> EXERCISE INSTRUCTIONS
Before you return the entries below, strip out the pictures and keep all else exact.

[Dataset excerpts]

_ _ _ _ _ _ _

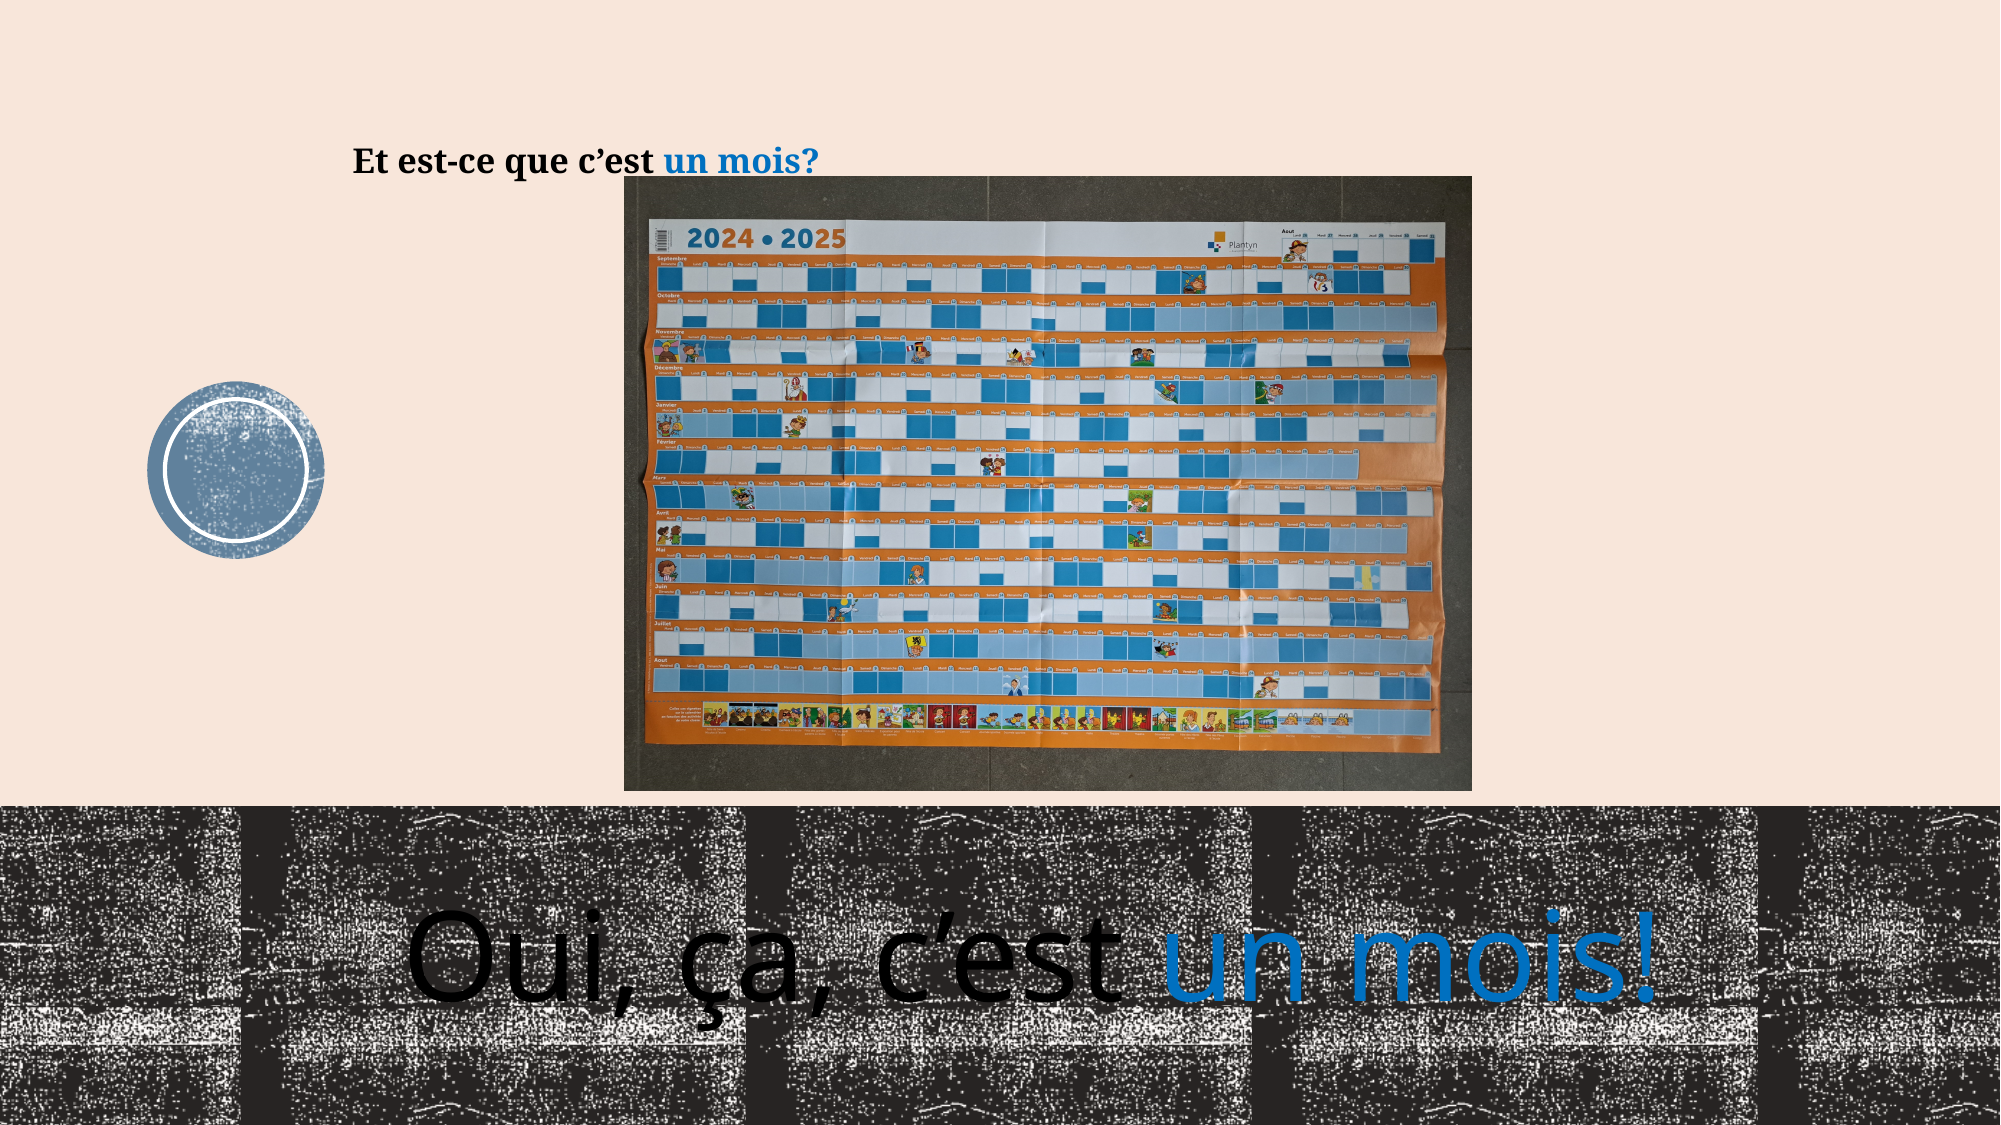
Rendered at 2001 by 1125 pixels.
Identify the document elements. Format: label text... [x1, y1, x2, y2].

title Et est-ce que c’est jeudi? [0, 806, 2000, 1125]
list Oui, ça, c’est un mois! [192, 886, 1834, 1125]
title Et est-ce que c’est un mois? [193, 138, 1656, 286]
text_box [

_ _ _ _ _ _ _

> COMPLETED TASK
Rendered at 2001 by 1125 pixels.
Identify the document elements. Format: label text... [x1, y1, x2, y2].

title Et est-ce que c’est jeudi? [0, 806, 2000, 1125]
list Oui, ça, c’est un mois! [192, 886, 1834, 1125]
title Et est-ce que c’est un mois? [193, 138, 1656, 286]
text_box [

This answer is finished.